§ **Required task**
Copy out, word for word, the lines of the records from the one containing "common name: California scrub-jay" through the final line of the records, both included.

Records from a data source
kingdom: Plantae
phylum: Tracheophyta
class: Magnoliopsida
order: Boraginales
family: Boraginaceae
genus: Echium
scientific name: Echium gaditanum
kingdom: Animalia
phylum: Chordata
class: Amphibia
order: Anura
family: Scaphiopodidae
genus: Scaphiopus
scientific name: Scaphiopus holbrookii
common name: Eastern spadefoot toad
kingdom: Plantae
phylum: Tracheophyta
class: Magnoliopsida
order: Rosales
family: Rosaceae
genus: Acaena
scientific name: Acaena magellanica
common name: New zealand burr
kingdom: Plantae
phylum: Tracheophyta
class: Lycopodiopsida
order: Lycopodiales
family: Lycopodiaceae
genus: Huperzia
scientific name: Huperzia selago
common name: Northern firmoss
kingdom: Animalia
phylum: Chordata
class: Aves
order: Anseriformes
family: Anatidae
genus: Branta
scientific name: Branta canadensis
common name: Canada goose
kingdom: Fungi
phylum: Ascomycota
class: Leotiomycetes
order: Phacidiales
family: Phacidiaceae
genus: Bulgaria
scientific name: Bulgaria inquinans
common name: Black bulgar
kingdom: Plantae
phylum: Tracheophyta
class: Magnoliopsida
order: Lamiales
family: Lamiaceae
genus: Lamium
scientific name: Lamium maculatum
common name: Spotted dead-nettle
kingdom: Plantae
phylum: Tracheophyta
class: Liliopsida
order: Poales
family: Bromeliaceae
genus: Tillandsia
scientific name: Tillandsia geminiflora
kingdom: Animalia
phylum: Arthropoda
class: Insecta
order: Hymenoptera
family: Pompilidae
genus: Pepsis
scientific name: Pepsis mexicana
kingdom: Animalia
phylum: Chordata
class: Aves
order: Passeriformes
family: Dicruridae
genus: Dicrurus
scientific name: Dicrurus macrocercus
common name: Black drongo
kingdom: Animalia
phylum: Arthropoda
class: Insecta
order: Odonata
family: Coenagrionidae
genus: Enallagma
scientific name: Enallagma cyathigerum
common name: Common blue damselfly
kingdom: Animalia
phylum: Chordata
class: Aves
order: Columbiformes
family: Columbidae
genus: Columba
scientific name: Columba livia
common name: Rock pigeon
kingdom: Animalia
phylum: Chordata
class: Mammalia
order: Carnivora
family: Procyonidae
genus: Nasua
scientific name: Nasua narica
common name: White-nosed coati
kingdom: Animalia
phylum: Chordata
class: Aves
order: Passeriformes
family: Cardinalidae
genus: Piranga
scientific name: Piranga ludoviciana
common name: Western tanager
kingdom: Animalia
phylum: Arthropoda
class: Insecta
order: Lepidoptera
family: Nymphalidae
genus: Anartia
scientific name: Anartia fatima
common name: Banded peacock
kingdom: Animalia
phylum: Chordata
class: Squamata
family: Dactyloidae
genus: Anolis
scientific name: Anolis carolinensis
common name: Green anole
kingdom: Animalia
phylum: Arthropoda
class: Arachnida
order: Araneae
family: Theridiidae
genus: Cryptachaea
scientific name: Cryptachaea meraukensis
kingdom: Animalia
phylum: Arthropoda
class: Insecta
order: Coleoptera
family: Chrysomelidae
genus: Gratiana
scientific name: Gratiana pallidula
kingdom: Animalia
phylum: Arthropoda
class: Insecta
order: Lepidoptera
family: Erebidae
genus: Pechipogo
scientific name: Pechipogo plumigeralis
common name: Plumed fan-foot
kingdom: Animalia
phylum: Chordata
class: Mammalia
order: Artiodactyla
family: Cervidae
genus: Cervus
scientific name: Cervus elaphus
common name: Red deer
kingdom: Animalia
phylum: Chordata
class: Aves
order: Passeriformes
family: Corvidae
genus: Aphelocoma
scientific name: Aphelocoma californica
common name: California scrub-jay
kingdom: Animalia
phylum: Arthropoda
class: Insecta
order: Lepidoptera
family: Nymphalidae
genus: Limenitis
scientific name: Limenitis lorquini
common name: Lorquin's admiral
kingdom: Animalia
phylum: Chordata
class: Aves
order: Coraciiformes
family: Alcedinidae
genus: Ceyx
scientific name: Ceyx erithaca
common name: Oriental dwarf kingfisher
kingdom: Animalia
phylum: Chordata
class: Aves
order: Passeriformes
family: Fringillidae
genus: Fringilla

§ **Written solution**
common name: California scrub-jay
kingdom: Animalia
phylum: Arthropoda
class: Insecta
order: Lepidoptera
family: Nymphalidae
genus: Limenitis
scientific name: Limenitis lorquini
common name: Lorquin's admiral
kingdom: Animalia
phylum: Chordata
class: Aves
order: Coraciiformes
family: Alcedinidae
genus: Ceyx
scientific name: Ceyx erithaca
common name: Oriental dwarf kingfisher
kingdom: Animalia
phylum: Chordata
class: Aves
order: Passeriformes
family: Fringillidae
genus: Fringilla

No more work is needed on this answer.